- From: Gavin Nicol <gtn@eps.inso.com>
- Date: Thu, 3 Apr 1997 07:57:42 -0500
- To: dgd@cs.bu.edu
- CC: w3c-sgml-wg@w3.org
> HTTP 1.1 fixes the multiple connection problems of HTTP 1.0 and allows >several commands to be bouncing down the wire at a time (which is very >good). _but_ it is not a multiplexed connection -- one whole resource must >be transmitted before the next one can be fetched. This means that once I >start fetching the document, I can start fetching the stylesheet, and the >catalog, but I can't use either of them until the document is all there. >What we really want (if we are to use HTTP 1.1 effectively) is a way to >fetch a "manifest" for the document, and then select and fetch the >document, (one or more) stylesheets, and so forth, in whateever order makes >most sense.

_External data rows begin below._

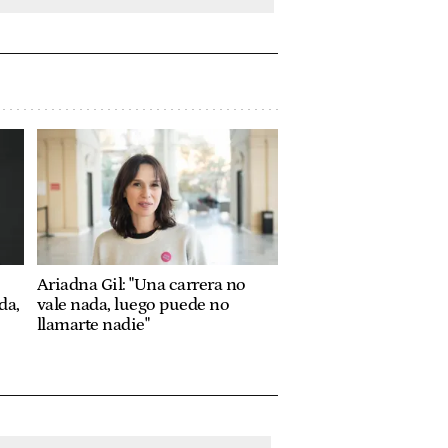
Ariadna Gil: "Una carrera no
da,
vale nada, luego puede no
llamarte nadie"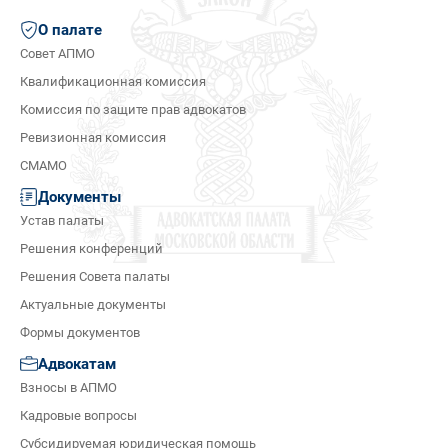
О палате
Совет АПМО
Квалификационная комиссия
Комиссия по защите прав адвокатов
Ревизионная комиссия
СМАМО
Документы
Устав палаты
Решения конференций
Решения Совета палаты
Актуальные документы
Формы документов
Адвокатам
Взносы в АПМО
Кадровые вопросы
Субсидируемая юридическая помощь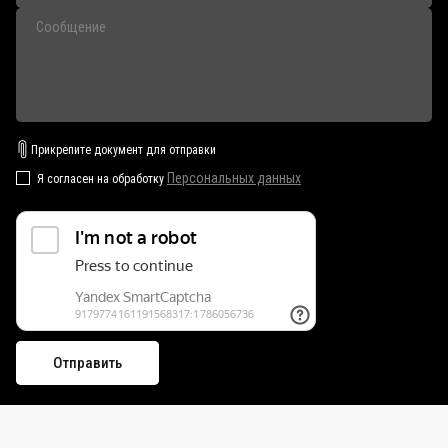
Прикрепите документ для отправки
Персональных данных
Я согласен на обработку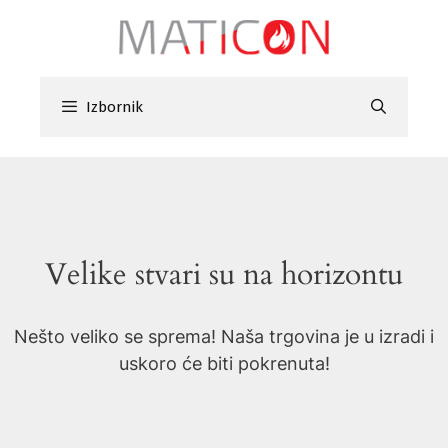
Preskoči
na
sadržaj
Izbornik
Velike stvari su na horizontu
Nešto veliko se sprema! Naša trgovina je u izradi i
uskoro će biti pokrenuta!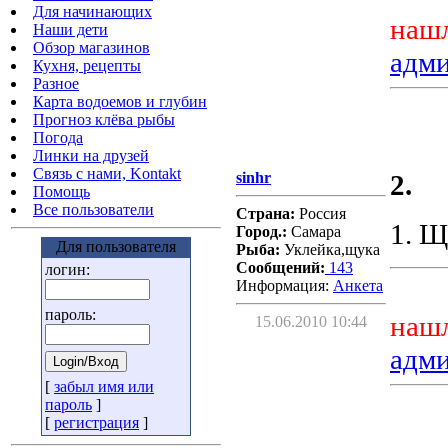
Для начинающих
нашл
Наши дети
Обзор магазинов
адм
Кухня, рецепты
Разное
Карта водоемов и глубин
Прогноз клёва рыбы
Погода
Линки на друзей
Связь с нами, Kontakt
sinhr
2.
Помощь
Все пользователи
Страна:
Россия
1. Щ
Город.:
Самара
Для пользователя
Рыба:
Уклейка,щука
Сообщений:
143
логин:
Информация:
Aнкета
пароль:
нашл
15.06.2010 10:44
адм
[
забыл имя или
пароль
]
[
регистрация
]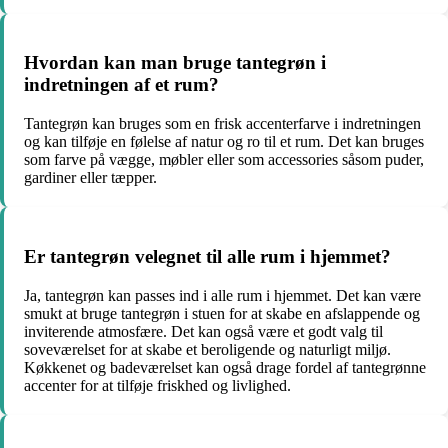
Hvordan kan man bruge tantegrøn i
indretningen af et rum?
Tantegrøn kan bruges som en frisk accenterfarve i indretningen
og kan tilføje en følelse af natur og ro til et rum. Det kan bruges
som farve på vægge, møbler eller som accessories såsom puder,
gardiner eller tæpper.
Er tantegrøn velegnet til alle rum i hjemmet?
Ja, tantegrøn kan passes ind i alle rum i hjemmet. Det kan være
smukt at bruge tantegrøn i stuen for at skabe en afslappende og
inviterende atmosfære. Det kan også være et godt valg til
soveværelset for at skabe et beroligende og naturligt miljø.
Køkkenet og badeværelset kan også drage fordel af tantegrønne
accenter for at tilføje friskhed og livlighed.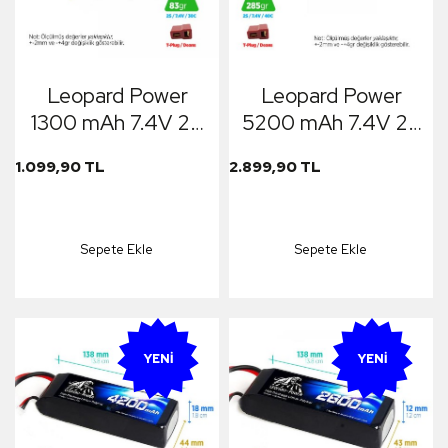
Leopard Power
Leopard Power
1300 mAh 7.4V 2S
5200 mAh 7.4V 2S
30C Şarjlı Li-Po
40C Şarjlı Li-Po
1.099,90 TL
2.899,90 TL
Lityum Polimer
Lityum Polimer
Lipo Batarya Pil T
Lipo Batarya Pil T
Plug
Plug
Sepete Ekle
Sepete Ekle
YENI
YENI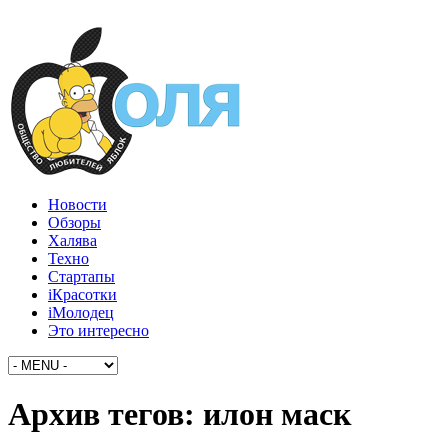
Новости
Обзоры
Халява
Техно
Стартапы
iКрасотки
iМолодец
Это интересно
Архив тегов:
илон маск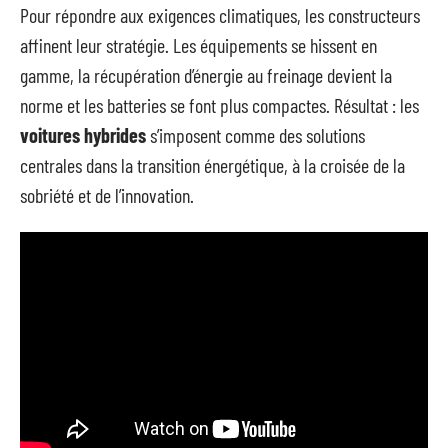
Pour répondre aux exigences climatiques, les constructeurs
affinent leur stratégie. Les équipements se hissent en
gamme, la récupération d’énergie au freinage devient la
norme et les batteries se font plus compactes. Résultat : les
voitures hybrides
s’imposent comme des solutions
centrales dans la transition énergétique, à la croisée de la
sobriété et de l’innovation.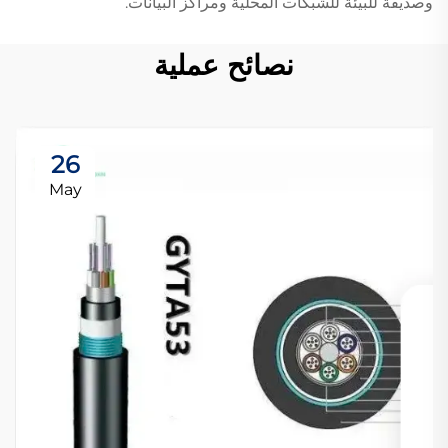
وصديقة للبيئة للشبكات المحلية ومراكز البيانات.
نصائح عملية
26
May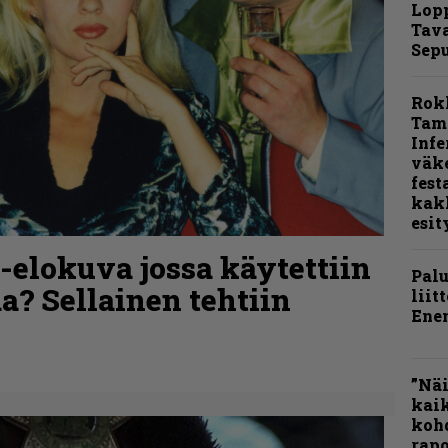
Lop
Tava
Sepu
Rok
Tamp
Infe
väk
fest
kak
esit
o-elokuva jossa käytettiin
Pal
a? Sellainen tehtiin
liit
Ene
”Näi
kaik
kohd
rapo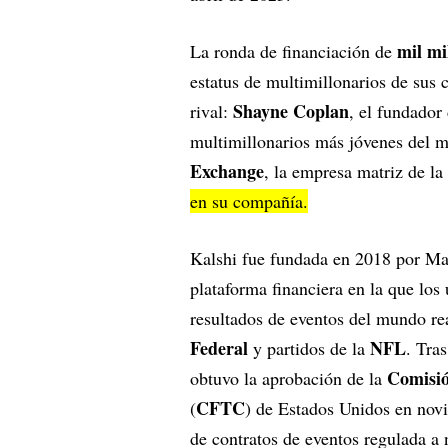
mil mi
La ronda de financiación de
estatus de multimillonarios de sus 
Shayne Coplan
rival:
, el fundador
multimillonarios más jóvenes del 
Exchange
, la empresa matriz de la
en su compañía.
Kalshi fue fundada en 2018 por M
plataforma financiera en la que los 
resultados de eventos del mundo rea
Federal
NFL
y partidos de la
. Tra
Comisió
obtuvo la aprobación de la
CFTC
(
) de Estados Unidos en novi
de contratos de eventos regulada a 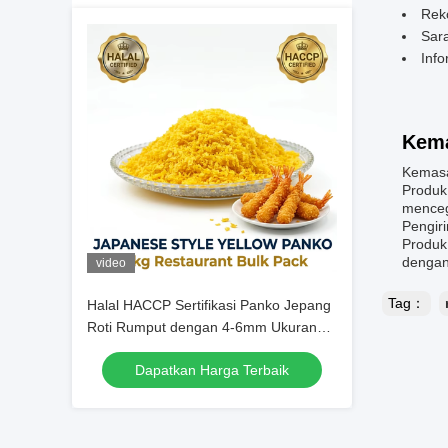
Rek
Sar
Info
Kema
Kemasa
Produk
menceg
Pengir
Produk
dengan
video
Tag：
Halal HACCP Sertifikasi Panko Jepang
Roti Rumput dengan 4-6mm Ukuran
untuk Low Oil Absorpsi dalam
Dapatkan Harga Terbaik
Makanan Goreng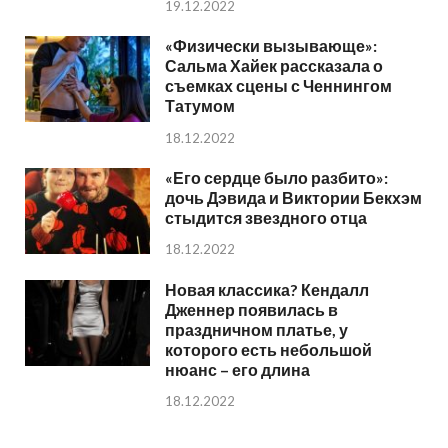
19.12.2022
«Физически вызывающе»:
Сальма Хайек рассказала о
съемках сцены с Ченнингом
Татумом
18.12.2022
«Его сердце было разбито»:
дочь Дэвида и Виктории Бекхэм
стыдится звездного отца
18.12.2022
Новая классика? Кендалл
Дженнер появилась в
праздничном платье, у
которого есть небольшой
нюанс – его длина
18.12.2022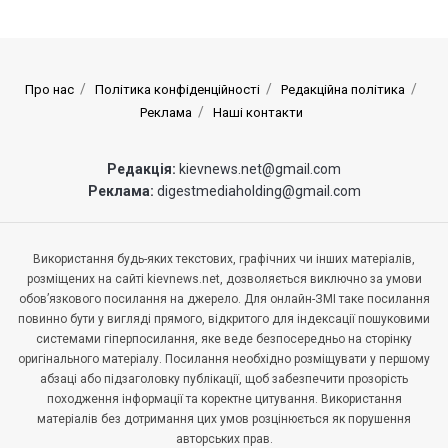
Про нас
Політика конфіденційності
Редакційна політика
Реклама
Наші контакти
Редакція:
kievnews.net@gmail.com
Реклама:
digestmediaholding@gmail.com
Використання будь-яких текстових, графічних чи інших матеріалів,
розміщених на сайті kievnews.net, дозволяється виключно за умови
обов’язкового посилання на джерело. Для онлайн-ЗМІ таке посилання
повинно бути у вигляді прямого, відкритого для індексації пошуковими
системами гіперпосилання, яке веде безпосередньо на сторінку
оригінального матеріалу. Посилання необхідно розміщувати у першому
абзаці або підзаголовку публікації, щоб забезпечити прозорість
походження інформації та коректне цитування. Використання
матеріалів без дотримання цих умов розцінюється як порушення
авторських прав.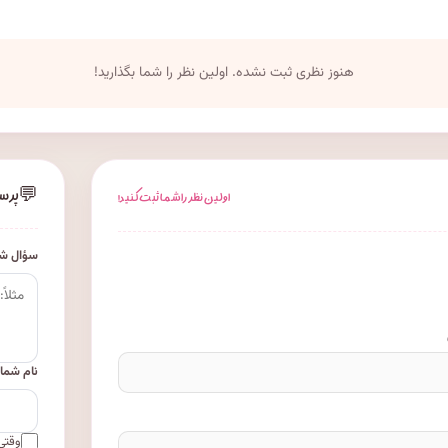
هنوز نظری ثبت نشده. اولین نظر را شما بگذارید!
💬
پرس
اولین نظر را شما ثبت کنید!
سؤال شم
نام شما
وقتی 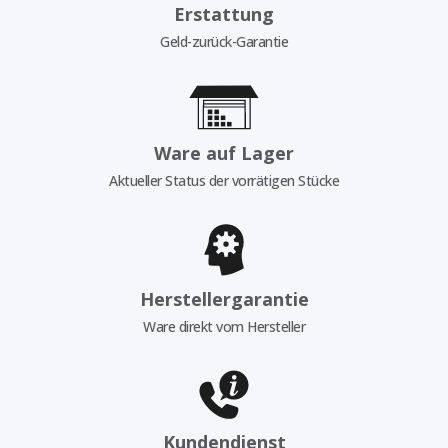
Erstattung
Geld-zurück-Garantie
Ware auf Lager
Aktueller Status der vorrätigen Stücke
Herstellergarantie
Ware direkt vom Hersteller
Kundendienst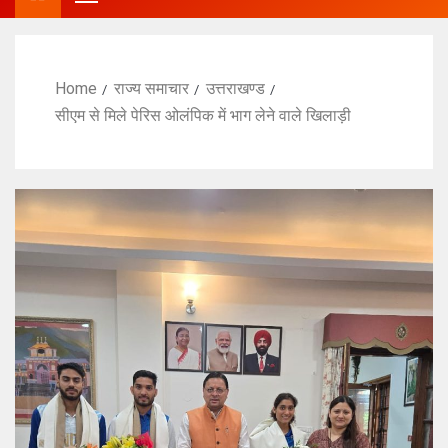
Home
राज्य समाचार
उत्तराखण्ड
सीएम से मिले पेरिस ओलंपिक में भाग लेने वाले खिलाड़ी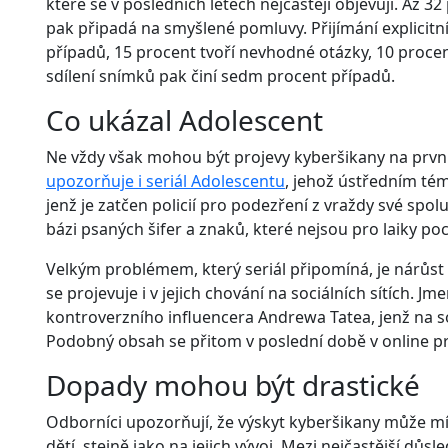
které se v posledních letech nejčastěji objevují. Až 3
pak připadá na smyšlené pomluvy. Přijímání explicitn
případů, 15 procent tvoří nevhodné otázky, 10 proce
sdílení snímků pak činí sedm procent případů.
Co ukázal Adolescent
Ne vždy však mohou být projevy kyberšikany na první 
upozorňuje i seriál Adolescentu
, jehož ústředním té
jenž je zatčen policií pro podezření z vraždy své spo
bázi psaných šifer a znaků, které nejsou pro laiky po
Velkým problémem, který seriál připomíná, je nárůst 
se projevuje i v jejich chování na sociálních sítích. J
kontroverzního influencera Andrewa Tatea, jenž na soci
Podobný obsah se přitom v poslední době v online pros
Dopady mohou být drastické
Odborníci upozorňují, že výskyt kyberšikany může mít
dětí, stejně jako na jejich vývoj. Mezi nejčastější dů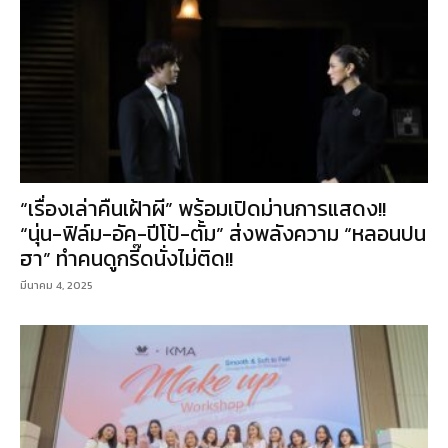
“เรื่องเล่าคืนเฝ้าผี” พร้อมเปิดม่านการแสดง!!
“นุ่น-ฟิล์ม-อัค-ปีโป้-ตั้ม” ส่งพลังความ “หลอนปน
ฮา” ทำคนดูกรี๊ดนั่งไม่ติด!!
มีนาคม 4, 2025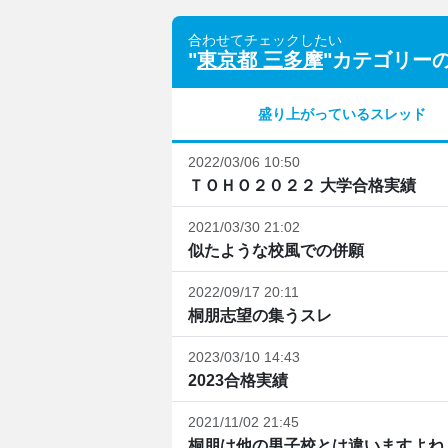
合わせてチェックしたい
"
東京都 三多摩
"カテゴリー
盛り上がっているスレッド
2022/03/06 10:50
ＴＯＨＯ２０２２ 大学合格実績
2021/03/30 21:02
似たような校風での併願
2022/09/17 20:11
桐朋志望の集うスレ
2023/03/10 14:43
2023合格実績
2021/11/02 21:45
桐朋は他の男子校とは違いますよね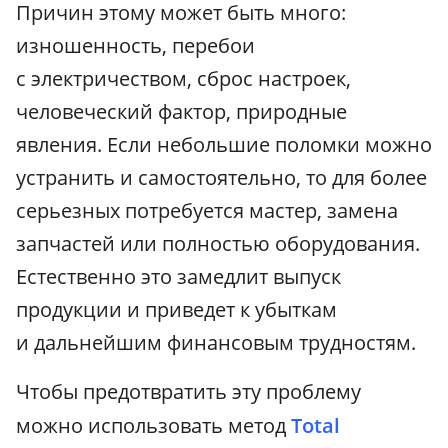
Причин этому может быть много:
изношенность, перебои
с электричеством, сброс настроек,
человеческий фактор, природные
явления. Если небольшие поломки можно
устранить и самостоятельно, то для более
серьезных потребуется мастер, замена
запчастей или полностью оборудования.
Естественно это замедлит выпуск
продукции и приведет к убыткам
и дальнейшим финансовым трудностям.
Чтобы предотвратить эту проблему
можно использовать метод
Total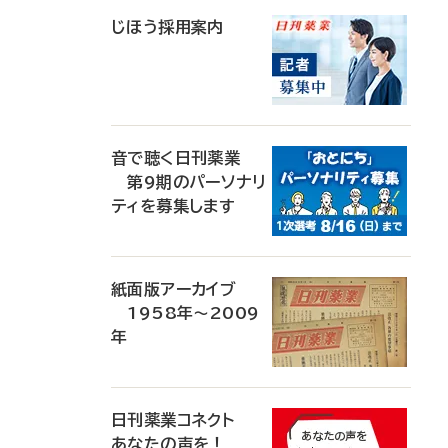
じほう採用案内
音で聴く日刊薬業
第9期のパーソナリ
ティを募集します
紙面版アーカイブ
1958年～2009
年
日刊薬業コネクト
あなたの声を！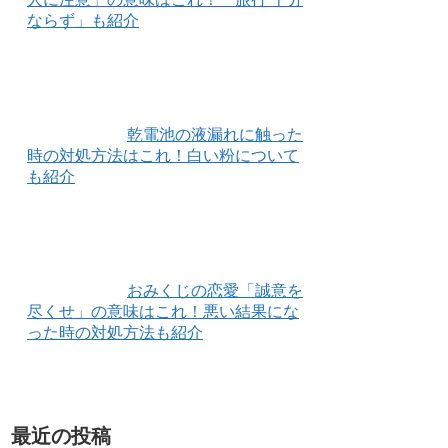
ならず」も紹介
乾電池の液漏れに触った
時の対処方法はこれ！白い粉について
も紹介
おみくじの恋愛「誠意を
尽くせ」の意味はこれ！悪い結果にな
った時の対処方法も紹介
最近の投稿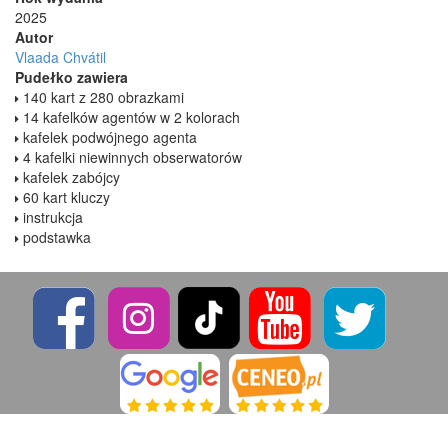
2025
Autor
Vlaada Chvátil
Pudełko zawiera
140 kart z 280 obrazkami
14 kafelków agentów w 2 kolorach
kafelek podwójnego agenta
4 kafelki niewinnych obserwatorów
kafelek zabójcy
60 kart kluczy
instrukcja
podstawka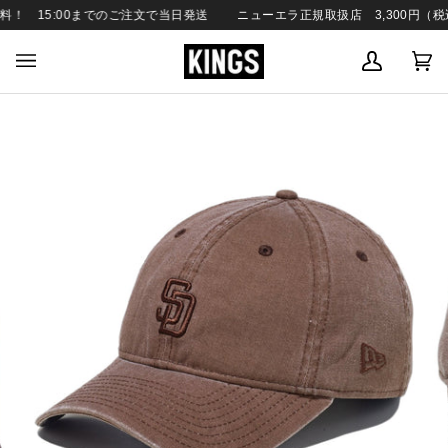
SKIP
 15:00までのご注文で当日発送
ニューエラ正規取扱店 3,300円（税込
TO
CONTENT
MY
C
(0
ACCOUN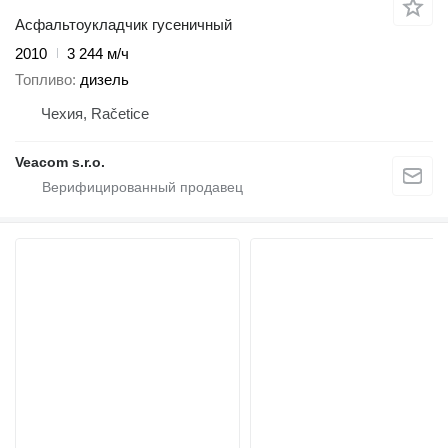
Асфальтоукладчик гусеничный
2010
3 244 м/ч
Топливо
дизель
Чехия, Račetice
Veacom s.r.o.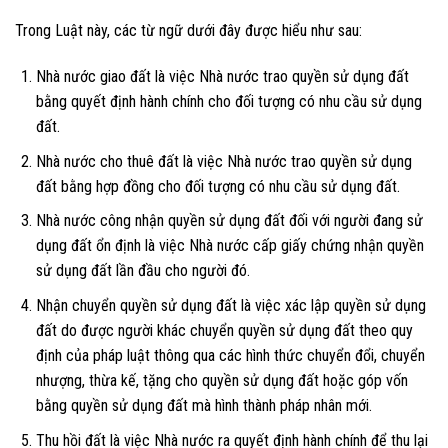
Trong Luật này, các từ ngữ dưới đây được hiểu như sau:
Nhà nước giao đất là việc Nhà nước trao quyền sử dụng đất
bằng quyết định hành chính cho đối tượng có nhu cầu sử dụng
đất.
Nhà nước cho thuê đất là việc Nhà nước trao quyền sử dụng
đất bằng hợp đồng cho đối tượng có nhu cầu sử dụng đất.
Nhà nước công nhận quyền sử dụng đất đối với người đang sử
dụng đất ổn định là việc Nhà nước cấp giấy chứng nhận quyền
sử dụng đất lần đầu cho người đó.
Nhận chuyển quyền sử dụng đất là việc xác lập quyền sử dụng
đất do được người khác chuyển quyền sử dụng đất theo quy
định của pháp luật thông qua các hình thức chuyển đổi, chuyển
nhượng, thừa kế, tặng cho quyền sử dụng đất hoặc góp vốn
bằng quyền sử dụng đất mà hình thành pháp nhân mới.
Thu hồi đất là việc Nhà nước ra quyết định hành chính để thu lại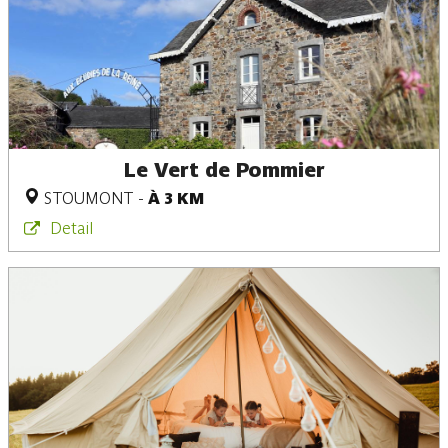
Le Vert de Pommier
STOUMONT
-
À 3 KM
Detail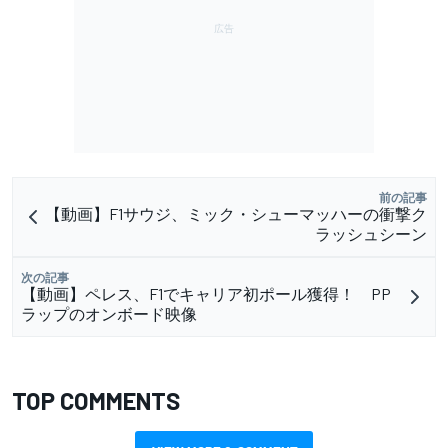
前の記事
【動画】F1サウジ、ミック・シューマッハーの衝撃ク
ラッシュシーン
次の記事
【動画】ペレス、F1でキャリア初ポール獲得！ PP
ラップのオンボード映像
TOP COMMENTS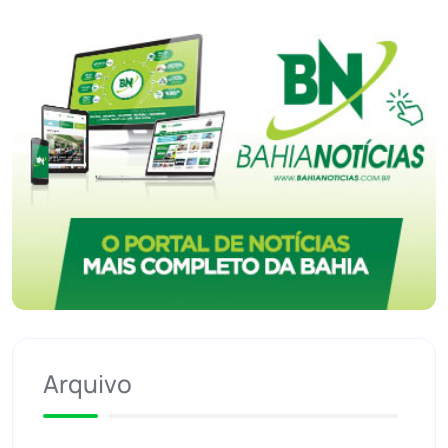
Arquivo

In practice, probably style-sheet (if we don't already have >it), DTD (if we need it, and don't already have it), document, then >external entities. Now a CATALOG looks like a great nominee for the >manifest. So much so, that I'm very tempted to say that we _should_ require >catalogs, not for the PUBLIC->SYSTEM mapping, though that it a useful side >effect, but so that we can require that the standard URL for a "document" >may identifiy a CATALOG with a DOCUMENT entry, identifying where the XML >parsing should begin. This is the core concept behind the MIME-SGML proposal based on catalogs.